__Assigned task__:
Print the listing below again, exactly. Skip the pictures.

__Task input__:
—————
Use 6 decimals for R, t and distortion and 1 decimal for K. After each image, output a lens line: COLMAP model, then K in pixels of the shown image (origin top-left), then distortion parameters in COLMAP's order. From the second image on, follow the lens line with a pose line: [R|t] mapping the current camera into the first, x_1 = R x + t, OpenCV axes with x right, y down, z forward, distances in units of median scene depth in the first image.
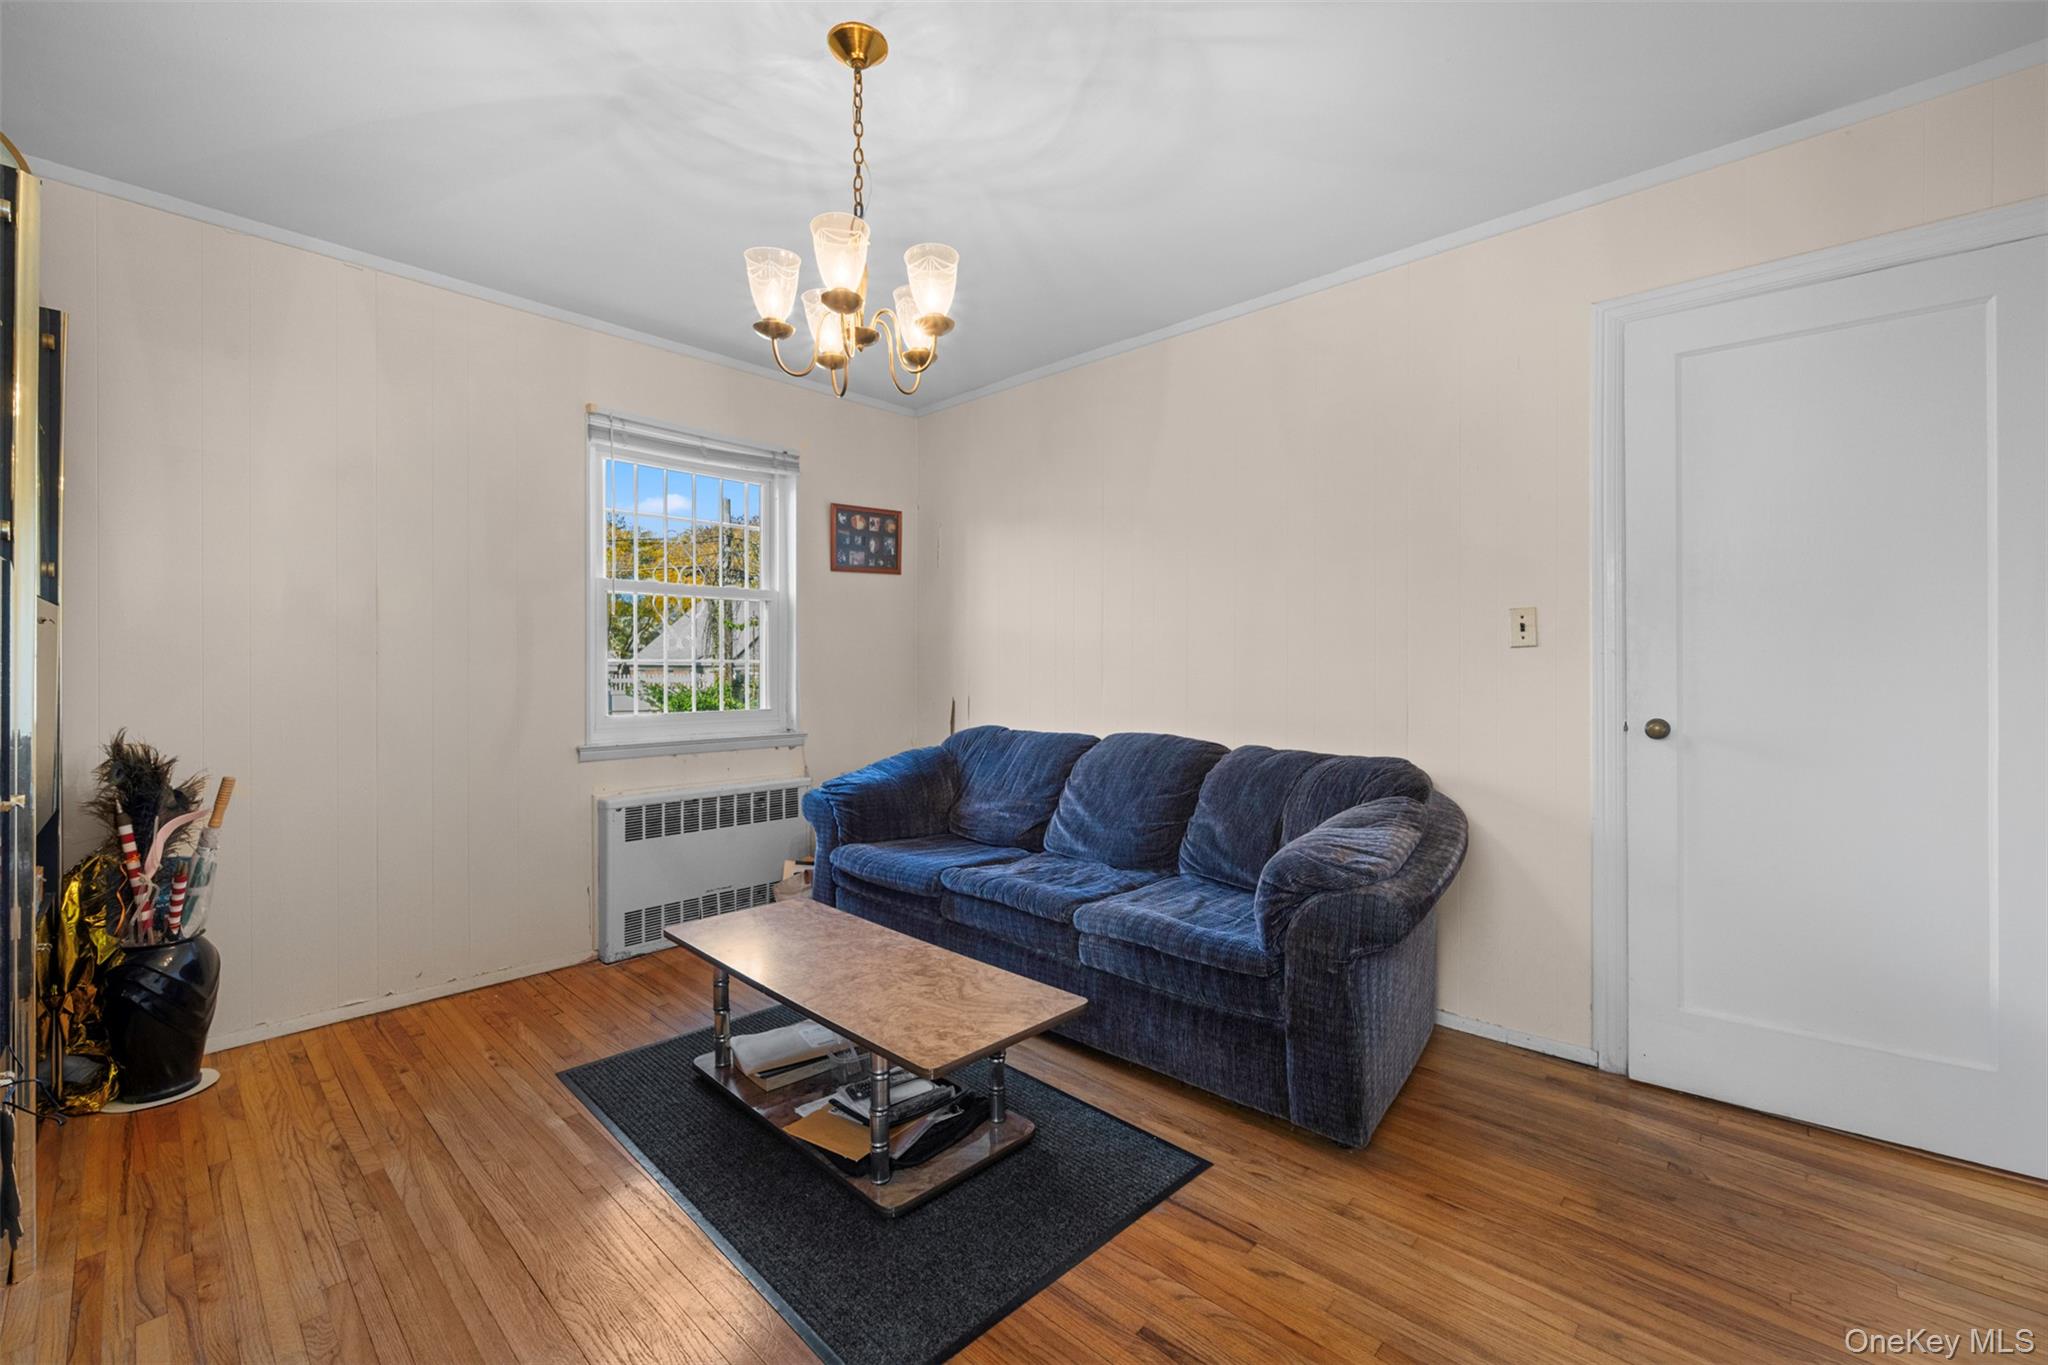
lens RADIAL K [[840.3, 0, 1013.8], [0, 840.3, 674.5], [0, 0, 1]] dist [0.000477, -0.000044]
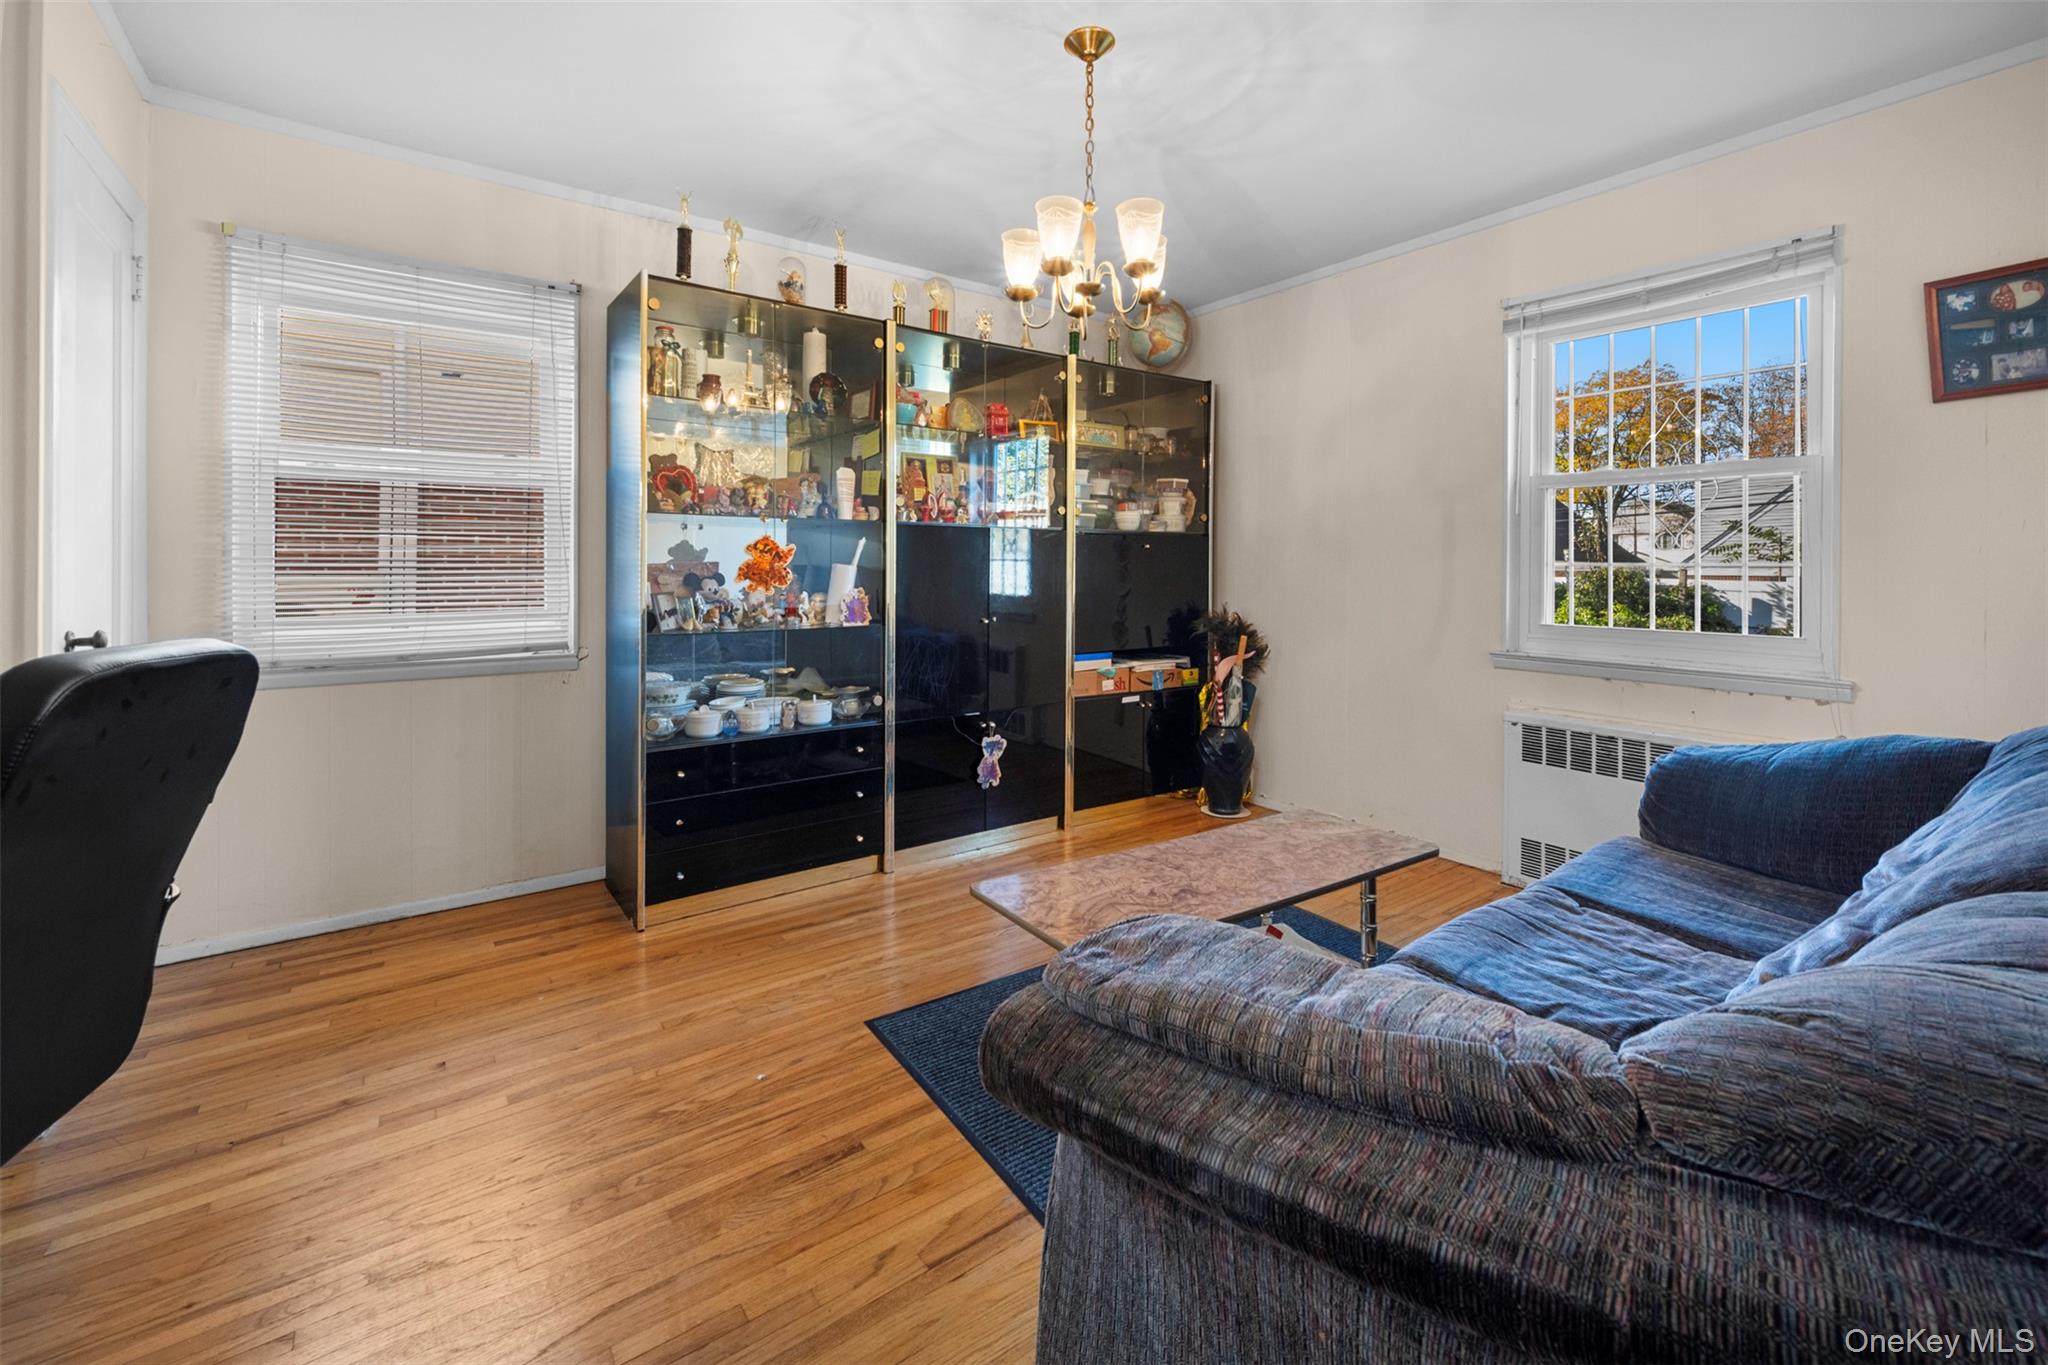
lens RADIAL K [[843.2, 0, 1014.5], [0, 843.2, 570.4], [0, 0, 1]] dist [0.000233, -0.000086]
pose [[-0.183604, 0.006686, -0.982977, 0.834962], [-0.013753, 0.999862, 0.009369, -0.016474], [0.982904, 0.015239, -0.183487, 0.941545]]
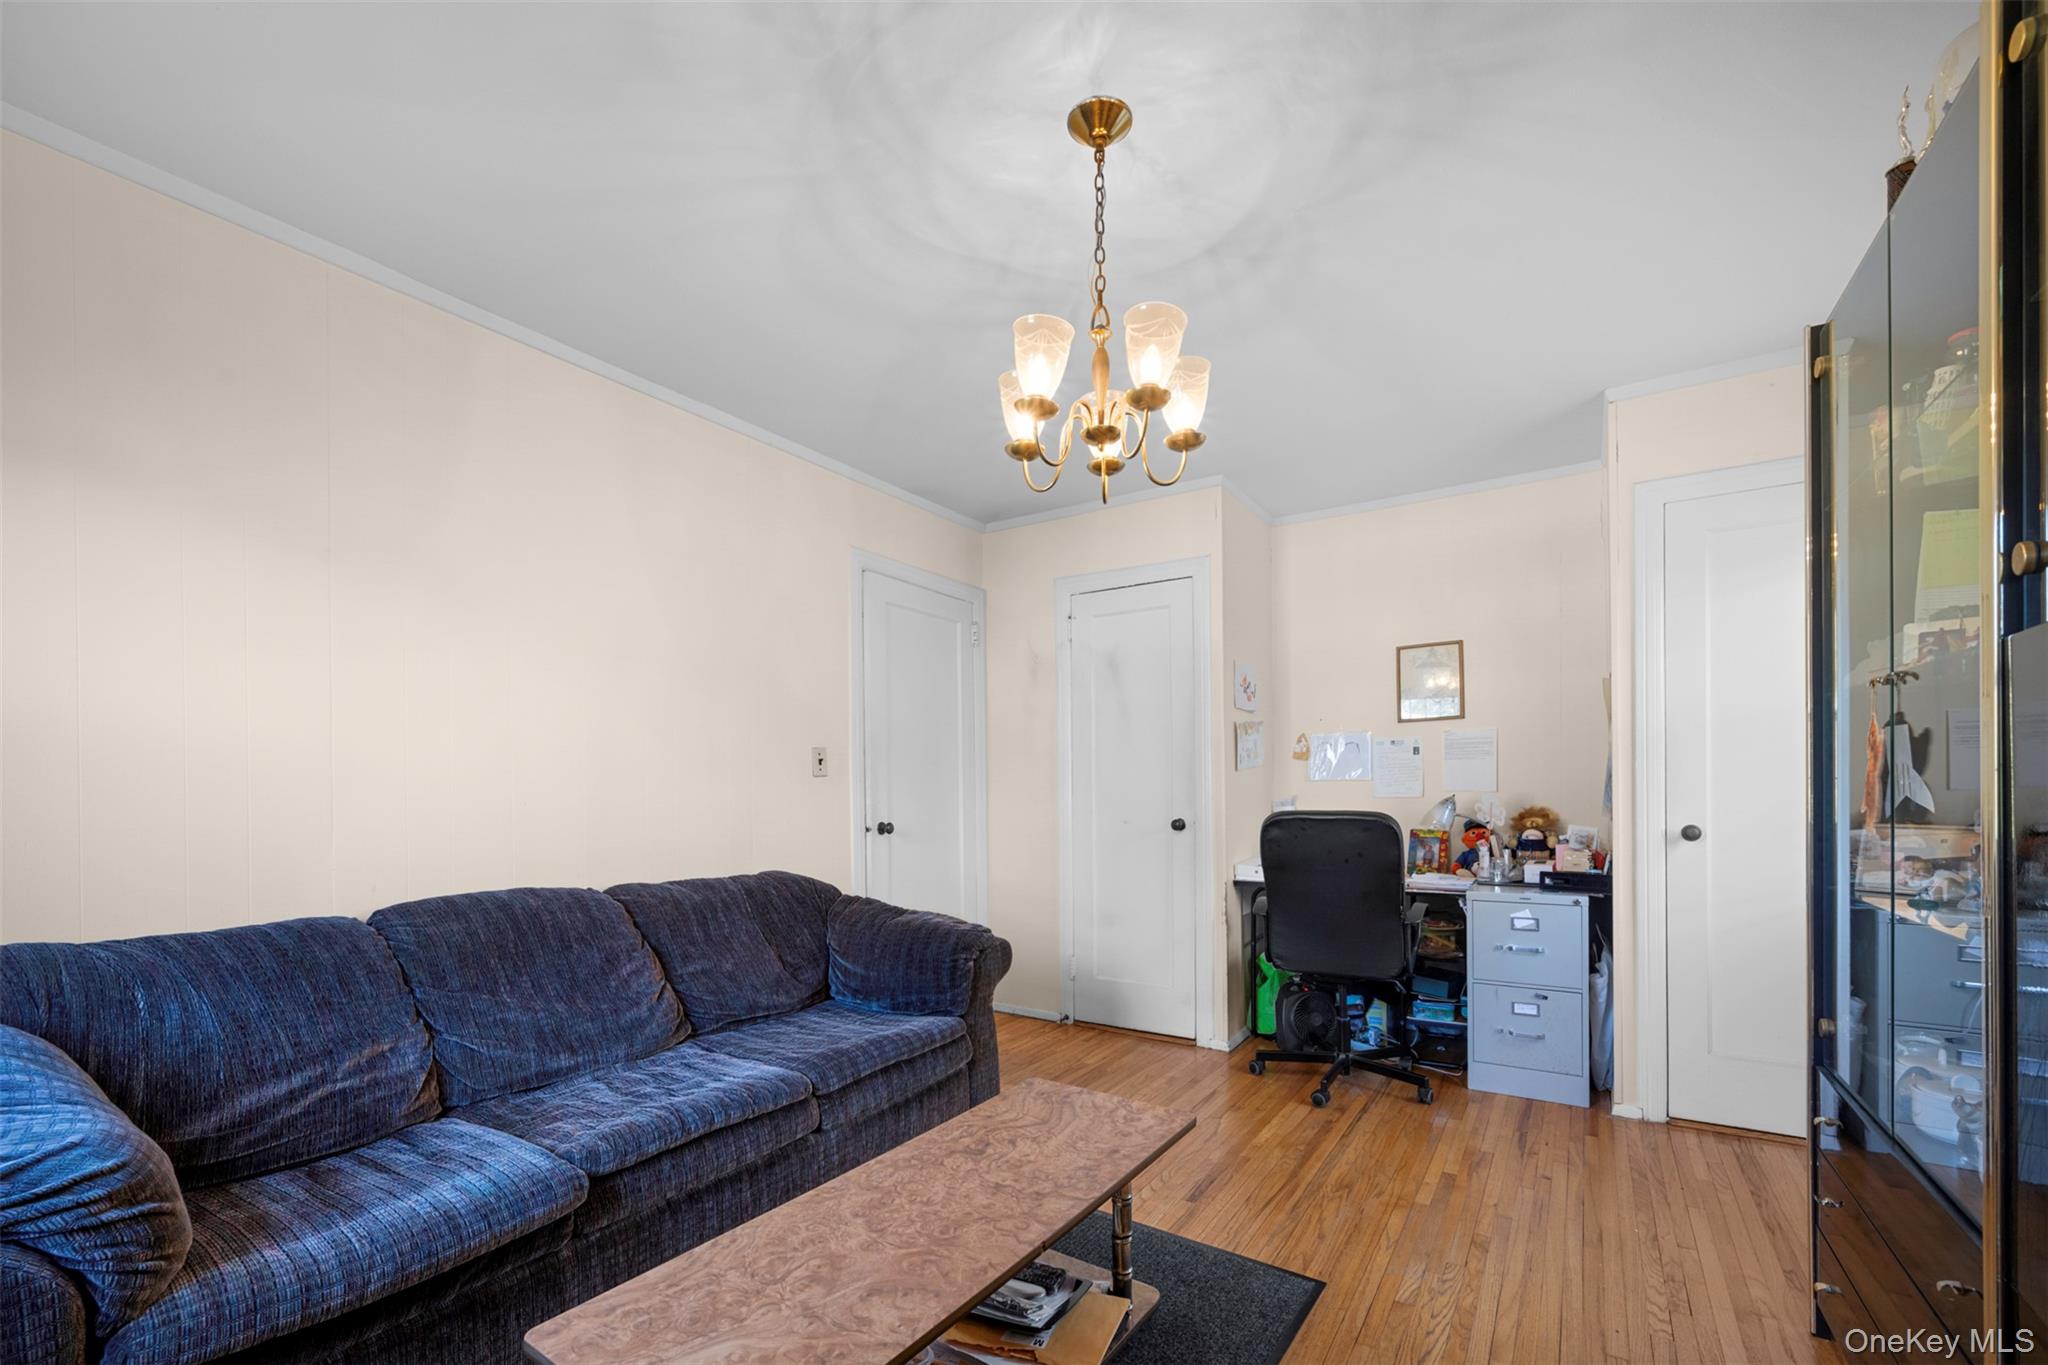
lens RADIAL K [[844.5, 0, 1057.0], [0, 844.5, 796.2], [0, 0, 1]] dist [-0.000341, -0.000165]
pose [[-0.207488, -0.005778, 0.978221, -0.917736], [0.016785, 0.999814, 0.009466, -0.007811], [-0.978094, 0.018383, -0.207352, 1.049438]]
—————
__Response to this exercise__:
Use 6 decimals for R, t and distortion and 1 decimal for K. After each image, output a lens line: COLMAP model, then K in pixels of the shown image (origin top-left), then distortion parameters in COLMAP's order. From the second image on, follow the lens line with a pose line: [R|t] mapping the current camera into the first, x_1 = R x + t, OpenCV axes with x right, y down, z forward, distances in units of median scene depth in the first image.
lens RADIAL K [[840.3, 0, 1013.8], [0, 840.3, 674.5], [0, 0, 1]] dist [0.000477, -0.000044]
lens RADIAL K [[843.2, 0, 1014.5], [0, 843.2, 570.4], [0, 0, 1]] dist [0.000233, -0.000086]
pose [[-0.183604, 0.006686, -0.982977, 0.834962], [-0.013753, 0.999862, 0.009369, -0.016474], [0.982904, 0.015239, -0.183487, 0.941545]]
lens RADIAL K [[844.5, 0, 1057.0], [0, 844.5, 796.2], [0, 0, 1]] dist [-0.000341, -0.000165]
pose [[-0.207488, -0.005778, 0.978221, -0.917736], [0.016785, 0.999814, 0.009466, -0.007811], [-0.978094, 0.018383, -0.207352, 1.049438]]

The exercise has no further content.